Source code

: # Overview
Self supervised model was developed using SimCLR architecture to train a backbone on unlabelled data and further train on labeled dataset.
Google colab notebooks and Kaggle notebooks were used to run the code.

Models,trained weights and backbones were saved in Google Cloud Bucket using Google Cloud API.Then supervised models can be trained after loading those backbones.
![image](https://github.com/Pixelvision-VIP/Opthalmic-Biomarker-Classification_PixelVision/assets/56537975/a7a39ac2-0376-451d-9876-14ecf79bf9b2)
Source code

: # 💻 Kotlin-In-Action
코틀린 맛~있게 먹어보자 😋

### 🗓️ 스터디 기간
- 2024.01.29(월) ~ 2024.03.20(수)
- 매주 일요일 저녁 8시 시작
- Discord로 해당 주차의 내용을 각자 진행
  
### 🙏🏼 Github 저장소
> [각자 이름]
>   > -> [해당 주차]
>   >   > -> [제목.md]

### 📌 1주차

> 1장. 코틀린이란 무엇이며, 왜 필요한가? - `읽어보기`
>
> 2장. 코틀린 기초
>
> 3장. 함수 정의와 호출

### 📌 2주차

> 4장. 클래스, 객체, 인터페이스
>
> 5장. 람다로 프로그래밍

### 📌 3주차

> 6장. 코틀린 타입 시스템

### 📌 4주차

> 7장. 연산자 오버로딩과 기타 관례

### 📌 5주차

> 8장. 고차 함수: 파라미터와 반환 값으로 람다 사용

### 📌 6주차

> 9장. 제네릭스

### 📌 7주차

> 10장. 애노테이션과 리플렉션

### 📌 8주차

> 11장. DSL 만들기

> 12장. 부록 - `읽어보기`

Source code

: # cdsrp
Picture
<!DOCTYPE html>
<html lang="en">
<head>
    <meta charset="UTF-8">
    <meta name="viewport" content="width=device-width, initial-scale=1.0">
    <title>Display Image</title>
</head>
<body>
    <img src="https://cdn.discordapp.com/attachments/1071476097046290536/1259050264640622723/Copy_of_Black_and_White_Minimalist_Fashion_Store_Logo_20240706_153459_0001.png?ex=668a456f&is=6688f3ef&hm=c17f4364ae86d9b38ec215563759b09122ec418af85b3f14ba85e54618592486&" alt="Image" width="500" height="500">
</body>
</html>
--------------------------------
WHAT YOU HAVE TO DO | Determine how many lines of the listing above include the word "width", and report that number only.

TASK RESULT | 2